Structural conclusion

Part 1's deficit is not a cold-start artifact. It is structural.

  1. Cold start matters some, but less than the residual gap. Pretrained init closes 2pp on sawtooth and 0.3pp on scroll (table a). That is real progress — but Part 1's Predictor-vs-B1 gap on sawtooth was 4.96pp, and pretrained+online (4.59%) still sits 2.93pp above B1's 1.66%. Init is a factor; it is not THE factor.
  2. Online learning is still essential. Freezing the pretrained prior loses 7–8pp to online on ramping workloads (table b). The 334k-sample offline pass does not produce a prior that stands on its own.
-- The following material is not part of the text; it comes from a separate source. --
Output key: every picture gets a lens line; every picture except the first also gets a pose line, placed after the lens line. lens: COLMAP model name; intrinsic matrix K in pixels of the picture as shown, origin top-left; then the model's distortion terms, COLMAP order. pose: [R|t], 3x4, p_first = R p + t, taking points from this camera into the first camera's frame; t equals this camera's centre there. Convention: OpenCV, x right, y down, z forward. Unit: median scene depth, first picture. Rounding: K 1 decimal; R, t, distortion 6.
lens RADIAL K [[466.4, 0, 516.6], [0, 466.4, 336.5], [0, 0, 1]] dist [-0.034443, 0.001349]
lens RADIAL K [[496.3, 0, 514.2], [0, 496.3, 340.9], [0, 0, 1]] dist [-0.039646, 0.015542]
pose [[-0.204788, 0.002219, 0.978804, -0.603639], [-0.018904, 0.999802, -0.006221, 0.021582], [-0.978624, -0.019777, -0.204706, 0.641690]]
  3. B1's inductive bias beats the MLP's capacity. With both priors frozen (table c), B1's 3-parameter EMA beats the 353-parameter MLP by 10pp on sawtooth and 11pp on scroll. B1 encodes something about "normalized dt trend → degrade/reduce threshold" that the MLP cannot extract from this data distribution.
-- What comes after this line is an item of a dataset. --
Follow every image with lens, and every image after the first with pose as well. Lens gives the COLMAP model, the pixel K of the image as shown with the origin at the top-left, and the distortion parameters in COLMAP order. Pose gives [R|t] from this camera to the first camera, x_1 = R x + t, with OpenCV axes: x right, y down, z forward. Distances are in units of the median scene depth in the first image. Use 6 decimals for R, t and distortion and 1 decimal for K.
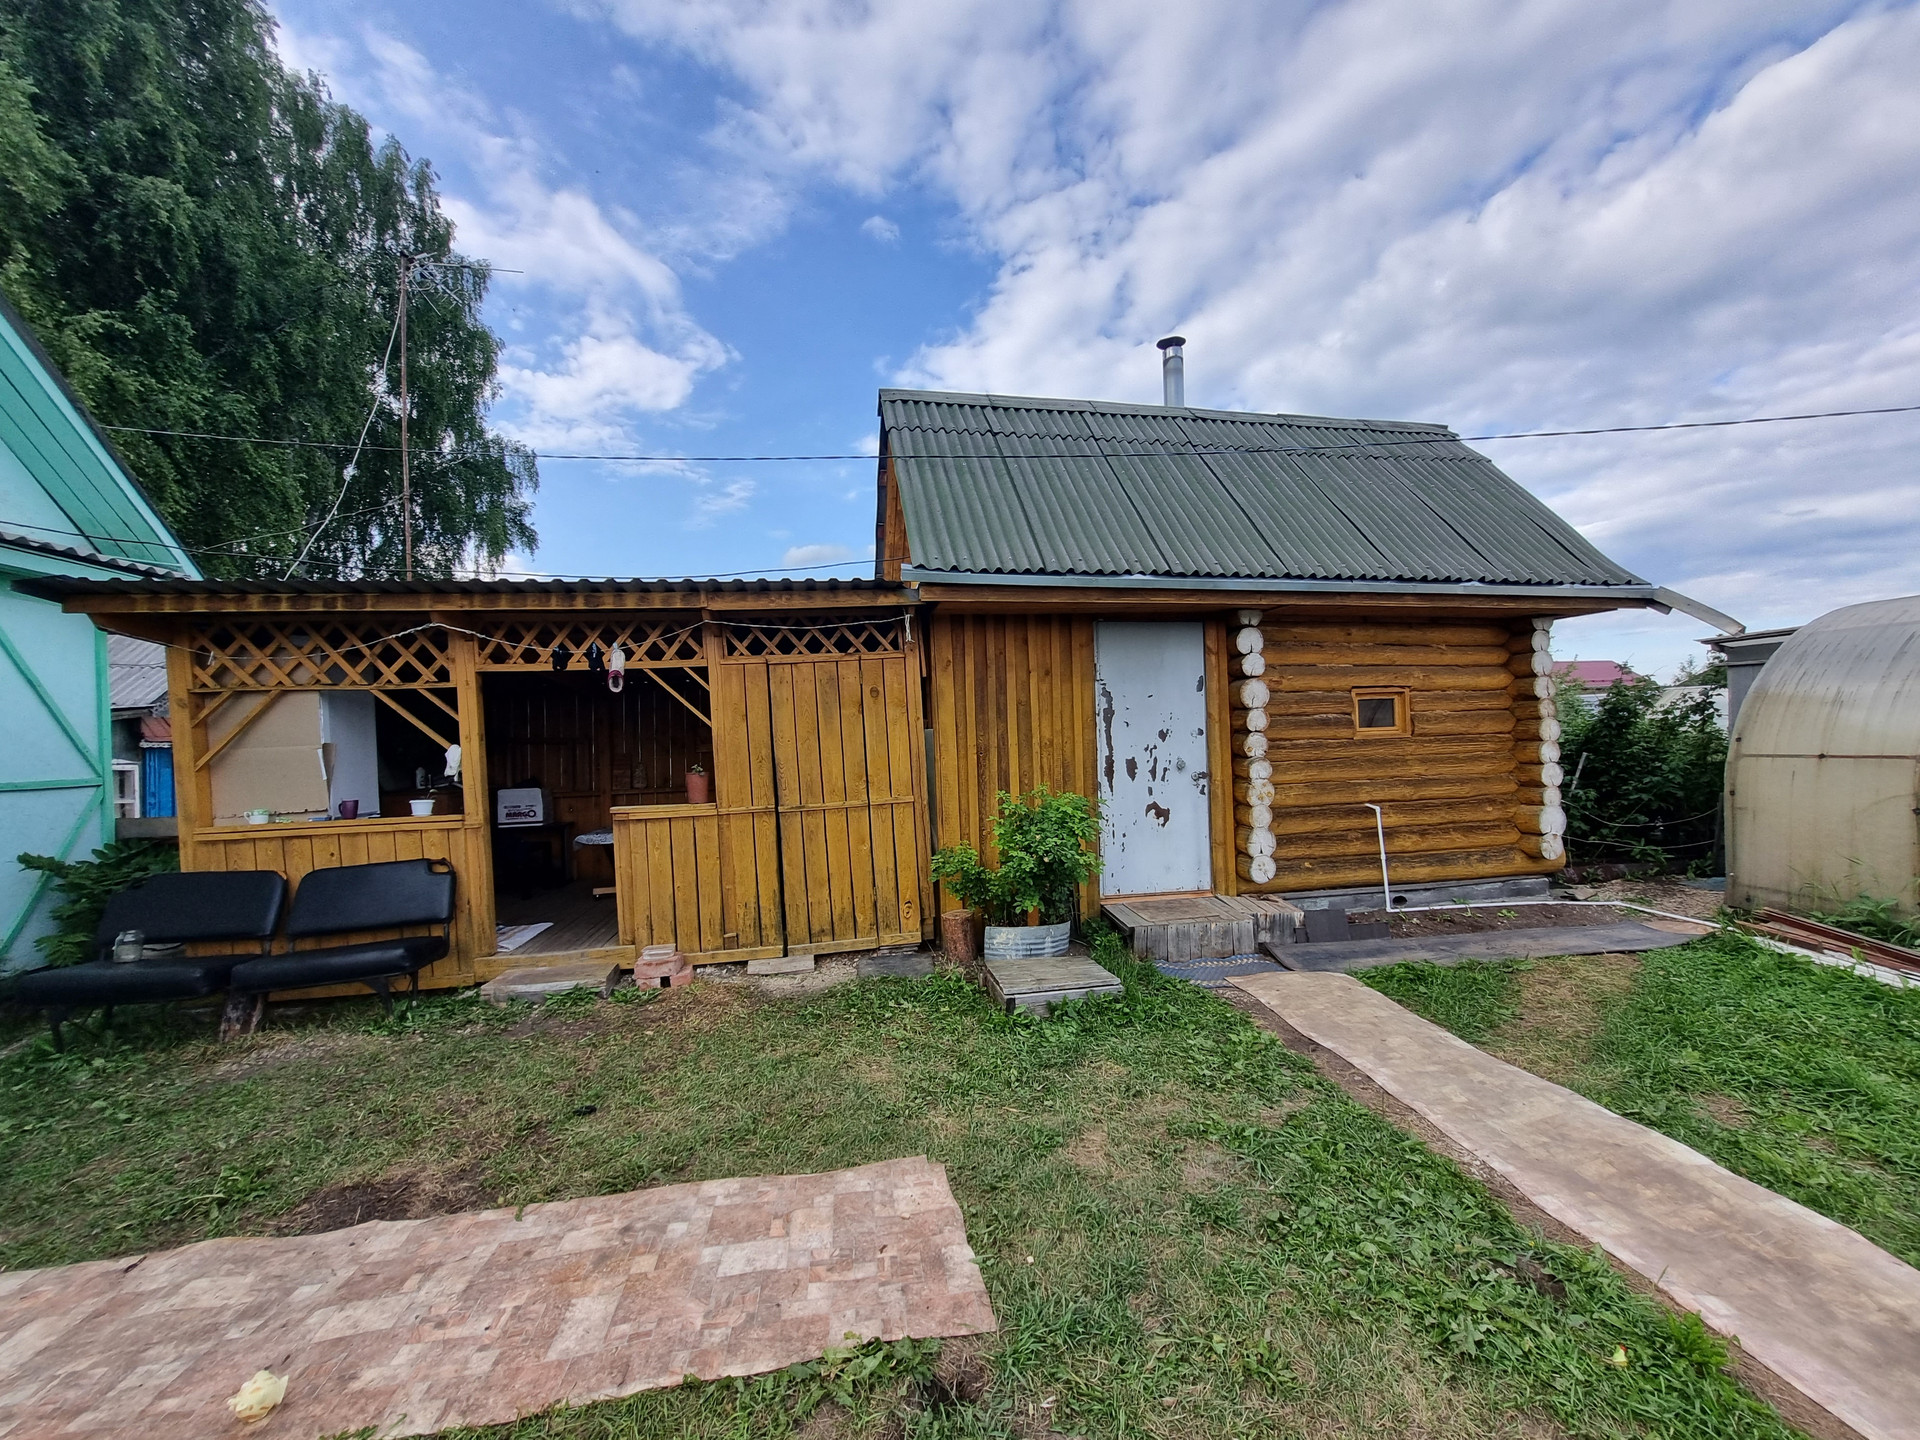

  4. Burst remains Predictor's niche. All approaches converge to 5.45%–5.56% on burst. This is the workload where B1's recent-trend heuristic gets no advantage (spikes are independent of recent history) and the MLP is at parity with B1 regardless of init.

Implications for Phase 6

  • The blog post should reframe the Part 1 "NO-GO" as a structural scheduler dichotomy, not a failure. The Predictor is not beating B1 on ramping workloads even with ideal pretraining — but B1 cannot be pretrained, tuned per user, or generalize to unseen workload structures. They live on different branches of a design tree.
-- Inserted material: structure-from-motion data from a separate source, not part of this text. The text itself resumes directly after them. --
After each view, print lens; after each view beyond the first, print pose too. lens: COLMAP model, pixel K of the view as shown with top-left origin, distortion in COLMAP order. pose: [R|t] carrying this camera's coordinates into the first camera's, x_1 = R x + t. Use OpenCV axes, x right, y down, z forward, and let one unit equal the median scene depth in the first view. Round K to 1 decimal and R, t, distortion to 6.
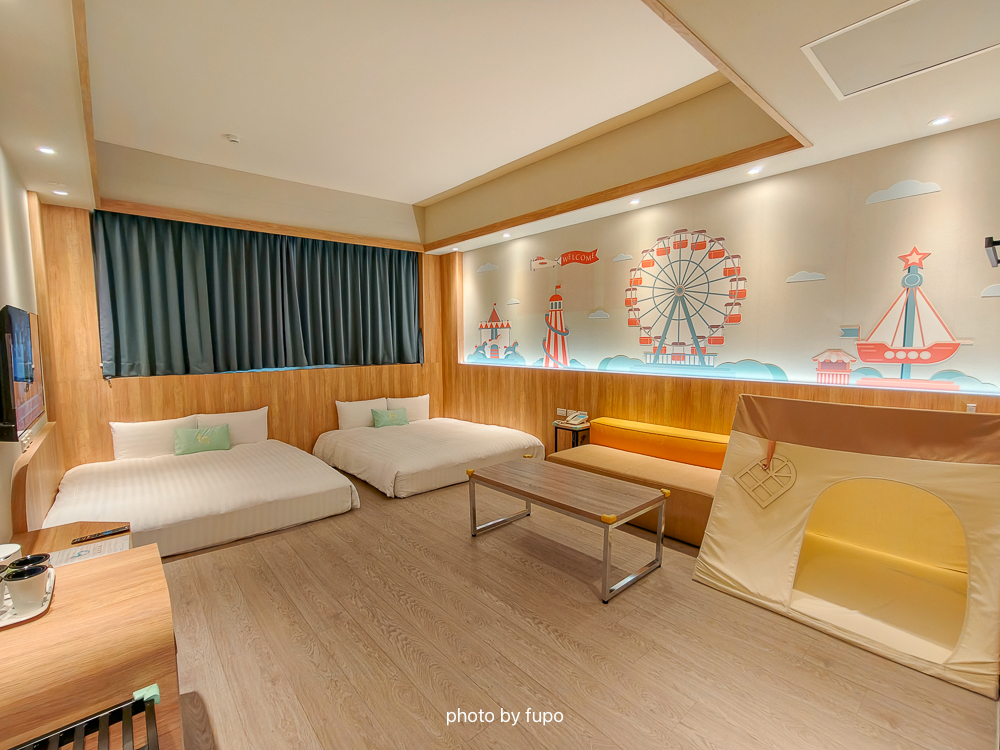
lens RADIAL K [[453.4, 0, 500.5], [0, 453.4, 378.5], [0, 0, 1]] dist [-0.027208, 0.009842]
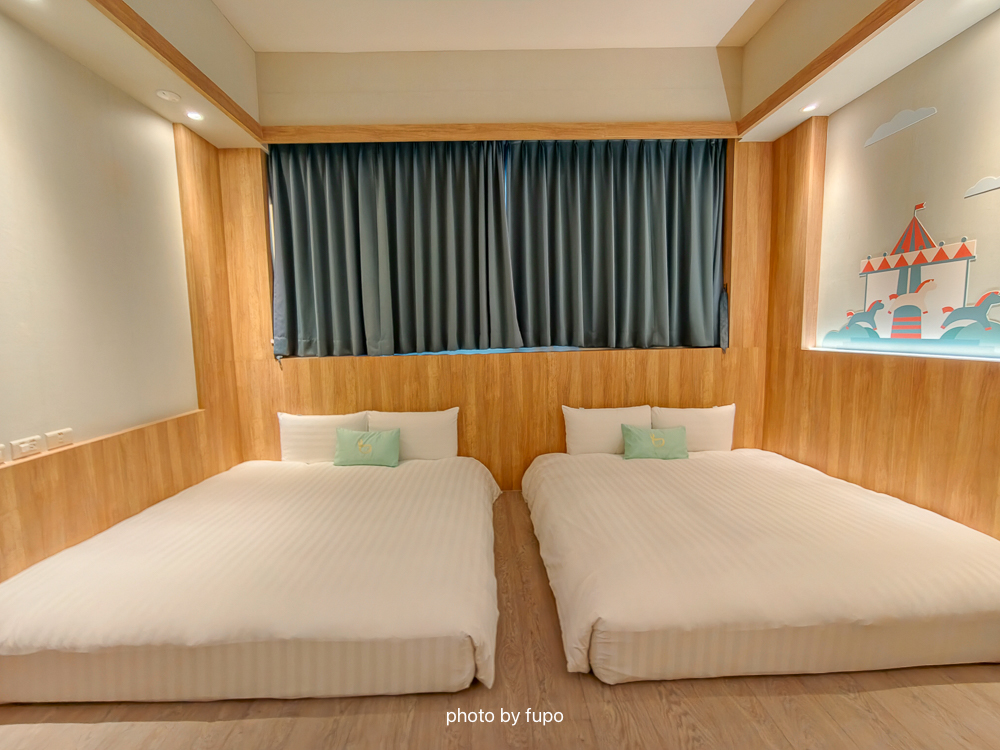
lens RADIAL K [[453.4, 0, 492.9], [0, 453.4, 380.3], [0, 0, 1]] dist [-0.027208, 0.009842]
pose [[0.768385, 0.061933, -0.636985, -0.056673], [-0.038523, 0.997978, 0.050562, -0.016286], [0.638828, -0.014313, 0.769216, 0.596272]]
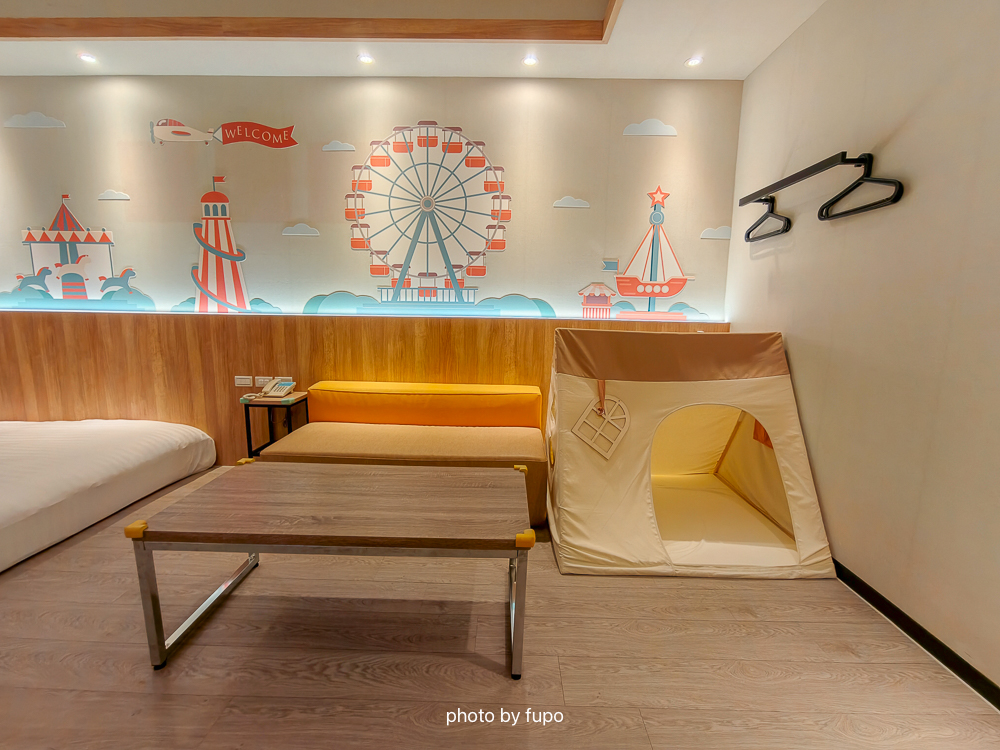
lens RADIAL K [[453.4, 0, 508.6], [0, 453.4, 376.8], [0, 0, 1]] dist [-0.027208, 0.009842]
pose [[0.670054, -0.096624, 0.735997, -0.093204], [0.041224, 0.994806, 0.093071, 0.027933], [-0.741167, -0.032021, 0.670557, 0.342980]]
  • Ablation suggestions that are now DEAD ENDS: "more training data", "longer online exposure", "better initialization". None of these close the ramping-workload gap to B1 at this architecture.
  • Ablation suggestions that remain LIVE: different architecture (recurrent, trend-aware inputs), explicit trend features injected into x, or hybrid (B1-style EMA as a feature fed to the MLP).